■ Given passage:
□ □ □ □ □ □ □

Relatedly, UGA ascribes much discussion of mandatory student fees to a Mandatory Student Fee Advisory (MSFA) Committee. Due to its infrequent meetings, the makeup of the committee itself and its supposed inability to discuss the SIF, the committee has little real power to address problems with fees. This committee currently meets only once a year and consists of three undergraduate students, one graduate student and four UGA staff members. Last spring, members of the committee received a 50-page packet of information with intricate financial details three days before the meeting. This short time frame and lack of guidance is inappropriate for students unfamiliar with these issues, provides no time to seek feedback from their respective governing bodies and demonstrates the superficial role of students on this committee. 

A similar committee at the Georgia Institute of Technology highlights the UGA committee’s failures. Their committee consists of four undergraduate students, four graduate students and four staff members who met six times over the course of the 2020-21 school year and publicly posted recordings of the meetings online. The committee submitted two proposals to Tech’s former president that resulted in the Board of Regents (BOR) incorporating a portion of the fee into tuition, thereby reducing it for graduate students. The relative shortcomings of UGA’s committee represent the larger problems with UGA administrators’ lackluster advocacy for graduate workers. 

There are also important communication problems between the UGA administration and graduate workers. Although [graduate school dean Ron] Walcott initially replied to the UCWGA’s Graduate Committee in late 2019, he did not respond to subsequent emails that raised equally important questions and concerns. Additionally, GSA passed a resolution calling for the SIF’s elimination in spring 2020. Despite this being the official UGA graduate student governance body, the graduate school and all other UGA administrators failed to contact GSA’s Student Advocacy Committee, who wrote the resolution. Whether it concerns the SIF or UGA’s response to COVID-19, graduate workers have regularly expressed frustration with UGA’s lack of consideration and attention. It is time for graduate workers to be respected as an integral component of UGA’s workforce.

□ □ □ □ □ □ □

■ Activities:
1: How would you render this sentence from the passage on UGA's mandatory student fees in Spanish: "This committee currently meets only once a year and consists of three undergraduate students, one graduate student and four UGA staff members."
2: Can you carry on the passage about UGA's mandatory student fees and graduate workers, picking up after its final sentence?

(Data drawn from a dataset)

□ □ □ □ □ □ □

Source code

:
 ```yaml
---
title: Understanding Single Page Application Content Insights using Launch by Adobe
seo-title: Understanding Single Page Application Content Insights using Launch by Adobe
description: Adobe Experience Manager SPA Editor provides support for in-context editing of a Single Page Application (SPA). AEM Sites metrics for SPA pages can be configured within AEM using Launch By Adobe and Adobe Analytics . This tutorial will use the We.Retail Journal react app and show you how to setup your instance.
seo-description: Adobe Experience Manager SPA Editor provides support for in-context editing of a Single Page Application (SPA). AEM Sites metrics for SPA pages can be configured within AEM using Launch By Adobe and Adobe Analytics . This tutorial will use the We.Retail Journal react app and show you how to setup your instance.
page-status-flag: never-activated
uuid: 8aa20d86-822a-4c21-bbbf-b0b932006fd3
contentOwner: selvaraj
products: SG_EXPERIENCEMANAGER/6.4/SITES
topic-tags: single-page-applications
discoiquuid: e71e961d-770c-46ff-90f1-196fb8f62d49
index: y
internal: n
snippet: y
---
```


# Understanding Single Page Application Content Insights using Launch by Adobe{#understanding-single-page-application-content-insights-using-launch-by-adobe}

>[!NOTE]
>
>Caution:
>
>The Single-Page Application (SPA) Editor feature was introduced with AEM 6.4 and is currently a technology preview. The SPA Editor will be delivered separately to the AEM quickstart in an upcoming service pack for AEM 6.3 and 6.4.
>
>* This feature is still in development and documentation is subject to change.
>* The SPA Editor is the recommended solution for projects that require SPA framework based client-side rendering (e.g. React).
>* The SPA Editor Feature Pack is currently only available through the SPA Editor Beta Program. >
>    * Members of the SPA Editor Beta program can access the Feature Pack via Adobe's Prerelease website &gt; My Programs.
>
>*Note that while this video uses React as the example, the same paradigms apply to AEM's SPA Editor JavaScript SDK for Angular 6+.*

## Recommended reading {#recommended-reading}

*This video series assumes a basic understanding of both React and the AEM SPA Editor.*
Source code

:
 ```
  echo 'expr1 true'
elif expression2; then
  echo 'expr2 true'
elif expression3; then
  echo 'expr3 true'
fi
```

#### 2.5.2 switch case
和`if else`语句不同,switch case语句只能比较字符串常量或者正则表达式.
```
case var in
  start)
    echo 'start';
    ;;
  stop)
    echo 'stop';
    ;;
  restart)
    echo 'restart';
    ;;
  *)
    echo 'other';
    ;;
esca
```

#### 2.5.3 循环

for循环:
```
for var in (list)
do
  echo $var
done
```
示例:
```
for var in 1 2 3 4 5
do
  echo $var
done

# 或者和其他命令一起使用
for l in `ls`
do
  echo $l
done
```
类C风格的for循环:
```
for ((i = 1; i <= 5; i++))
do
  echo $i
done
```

□ □ □ □ □ □ □

■ Answers by item:
1: Este comité actualmente se reúne solo una vez al año y está compuesto por tres estudiantes de grado, un estudiante de posgrado y cuatro miembros del personal de la UGA.

2:
Finally, the stipend increase fails to address a fundamental problem with the SIF. As it stands, graduate workers, who otherwise pay little to no tuition to the university, must pay back a portion of their hard-earned stipends for a fee that serves as tuition by another name. No worker should have to pay to work.

The above problems reveal why the stipend increase is only the first step in addressing our concerns. In an attempt to continue improving graduate student life, we issue the following demands:

• Review all departments to determine which graduate students did not receive enough of a stipend increase to completely offset the SIF. Institute another stipend increase to completely offset the SIF for these departments during the next fiscal year.

• Increase graduate student representation on the MSFA committee.

• Increase the number of MSFA committee meetings throughout the year.

• Improve communication with graduate students. Such improvement includes not only better dissemination of ideas, but also more opportunities for graduate students to share their concerns with administrators, especially when making policy changes that affect graduate students. 

• Actively advocate for the repeal of the SIF to the BOR by working with students to provide a model for phasing out the SIF in 5 years.

• Request greater funding from the BOR.

We look forward to receiving a response by Aug. 18.